#### [Exercise objective]
According to the canola article below, what caused the stunted, short crop?

[Begin Text shown]

While neighbouring southern Saskatchewan canola fields were being swathed, one Southey-area farmer’s crop was far behind, and not nearly ready to be cut. Andrew, who farms 2,600 acres of barley, peas, wheat and canola, thought the variety could be at fault for the crop’s delayed maturity, stunting and bluish tinge.
“Why is my crop so far behind my neighbour’s?” he asked me. “Could it be the variety? And why is my crop so short?”
An initial examination of the plants in the field also revealed the number and size of the plants’ pods were reduced when compared with neighbours’. The root systems were also smaller than average.
However, I didn’t think the variety was the problem because Andrew had used one of the best hybrids for the area with a proven track record for vigour, yield and quality. Andrew and I also eliminated any issues surrounding the seeding of the crop, such as timing, rate and depth, as well as insect feeding and herbicide injury as possible causes of the crop’s delayed development. It was the field’s history and fertility records that ultimately provided the key information to solving the puzzle of the crop’s slow maturity.
Yields of 75 bushels per acre, 30 bu./ac., and 35 bu./ac. of barley, peas and wheat, respectively, were typical for this field. Last spring, Andrew had applied 80-0-0-20 side-banded with three gallons per acre of seed-placed orthophosphate fertilizer. Like many growers on the Prairies, Andrew thought he was taking care of the fertility needs of his plants, but this was not the case. Past soil test results revealed declining phosphate levels. Therefore, the cause of the stunted, short canola crop was a phosphate deficiency!
Like many farmers in the West, Andrew had underestimated how much nutrient, particularly phosphorus, was being removed by his harvested crops. Previous barley, pea and wheat crops had removed 31.5 lbs./ac., 21 lbs./ac. and 21 lbs./ac., respectively, of phosphate from the field’s soil. Andrew had been replacing only eight lbs./ac. with the application of the liquid orthophosphate fertilizer, which led to declining levels of plant-available phosphate.
When considering phosphate nutrition, it is important to replace what is being removed from the soil in order to avoid depleting the phosphate available to subsequent crops. Knowing what each crop removes and replacing that amount is essential for healthy plant growth and development. Western Canada is fortunate to have fertile soils that can supply a lot of nutrients; however, over time yields will eventually be affected if the plants’ actual nutrient requirements are not being met.
Unfortunately, it was too late to do anything for Andrew’s crop that growing season. The field yielded only 22 bu./ac. — well below the area average. However, this year, Andrew will seed-place from 35 to 40 lbs./ac. actual of 11-52-0 to restore the depleted soil phosphate to appropriate levels. In the future that rate will be decreased slightly to a minimum of 30 lbs./ac. actual of 11-52-0.
Understanding the amount of phosphate each harvested crop removes from the soil and what the different forms of phosphorus in the soil (organic, available inorganic and unavailable inorganic) actually supply to the crop, and applying this information to his phosphorus management should maximize Andrew’s yield and economic returns in the future. †

[End Text shown]
[Begin Material provided]

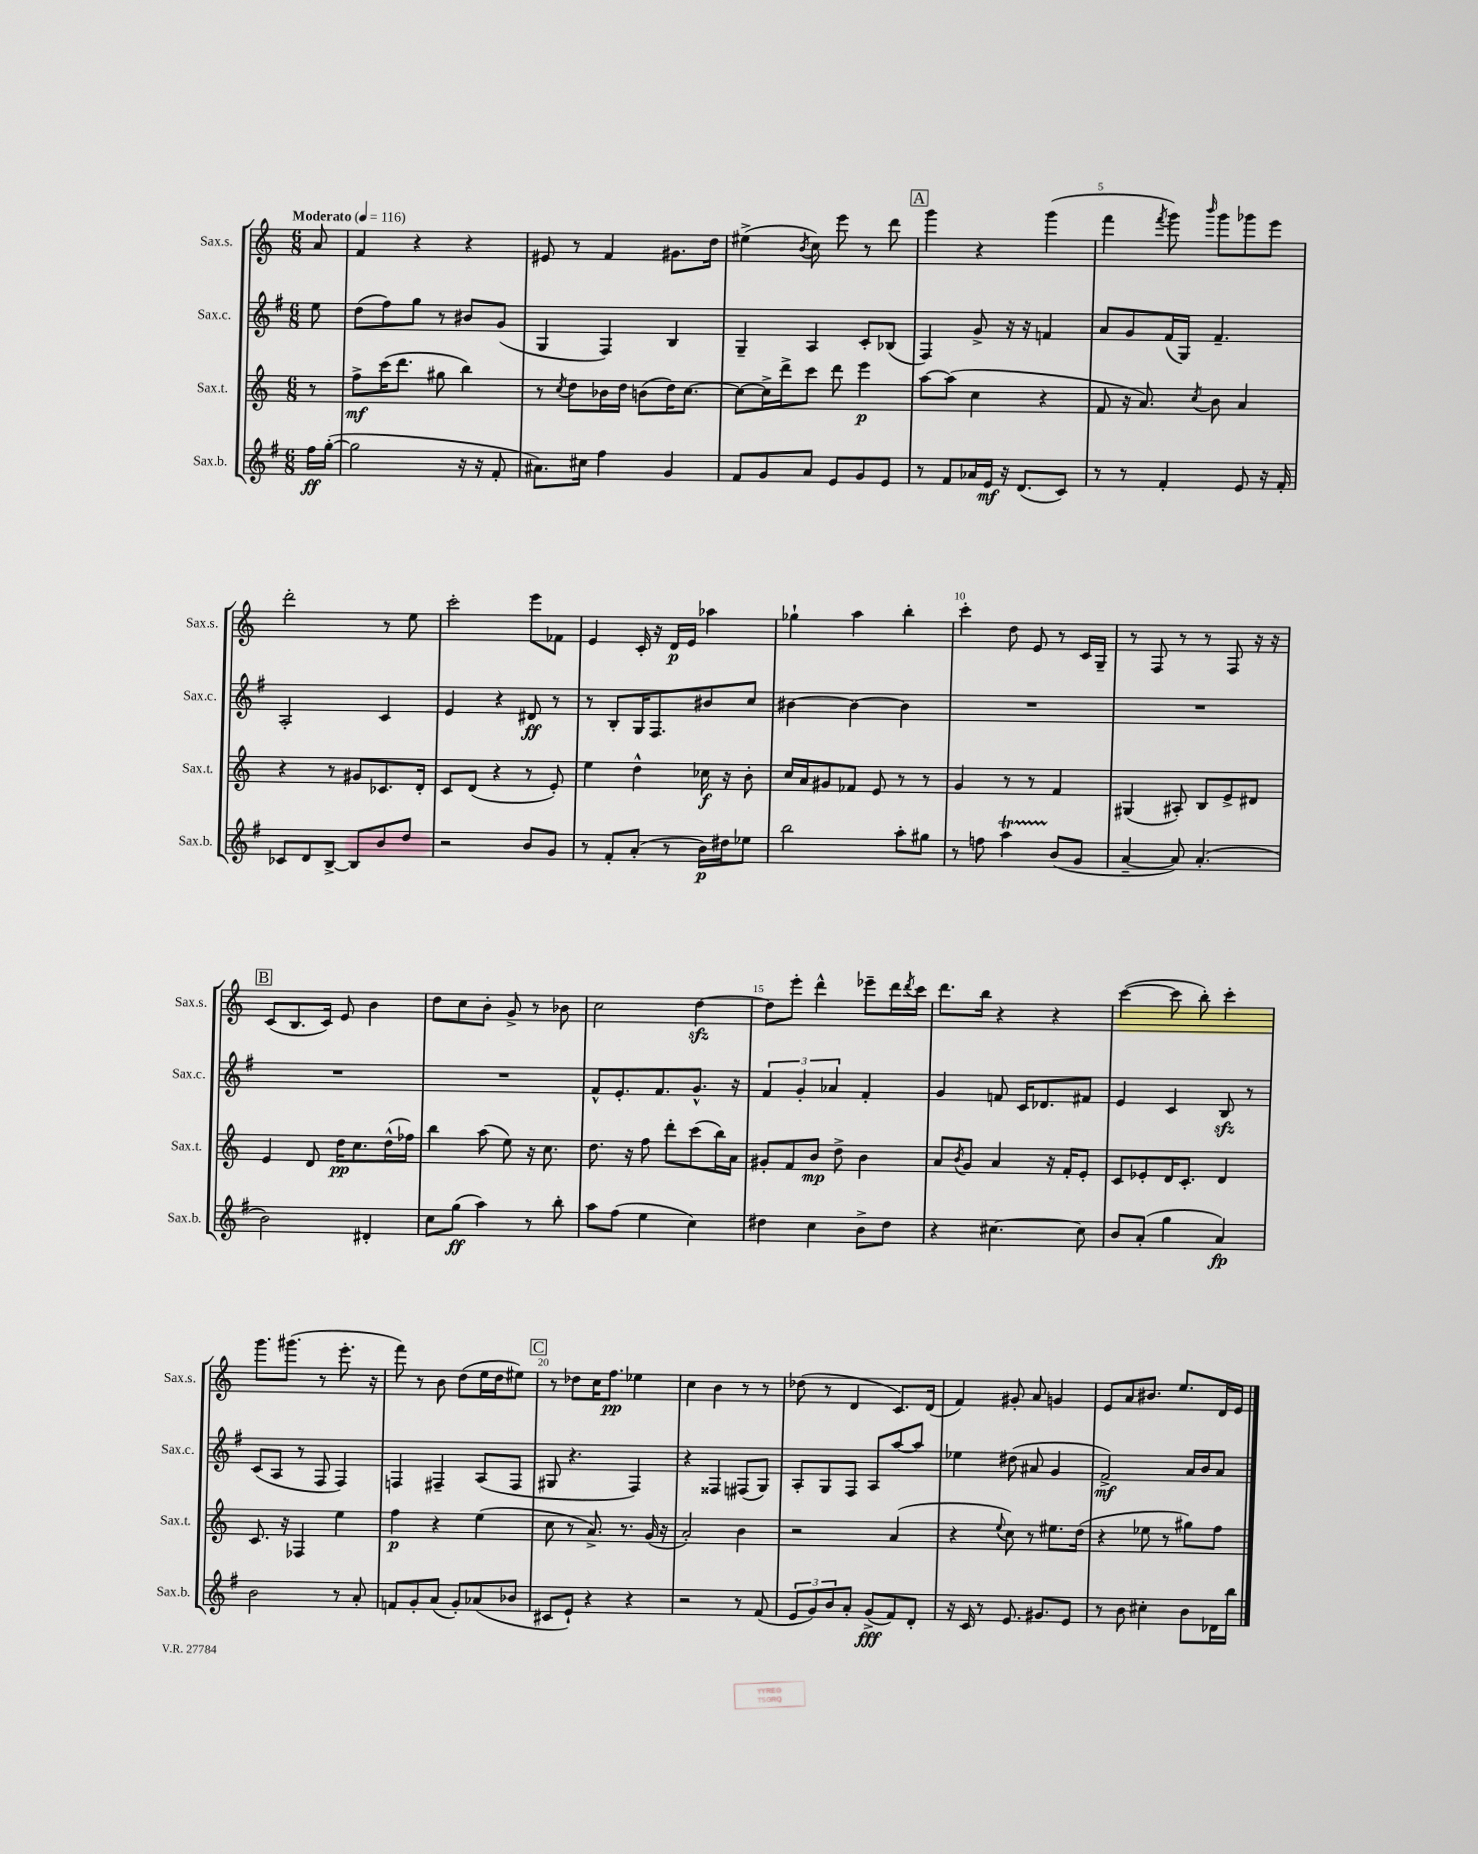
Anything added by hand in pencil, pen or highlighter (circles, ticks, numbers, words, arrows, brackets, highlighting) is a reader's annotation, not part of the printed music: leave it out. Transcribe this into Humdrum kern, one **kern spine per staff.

[End Material provided]

#### [Task result]
A phosphate deficiency.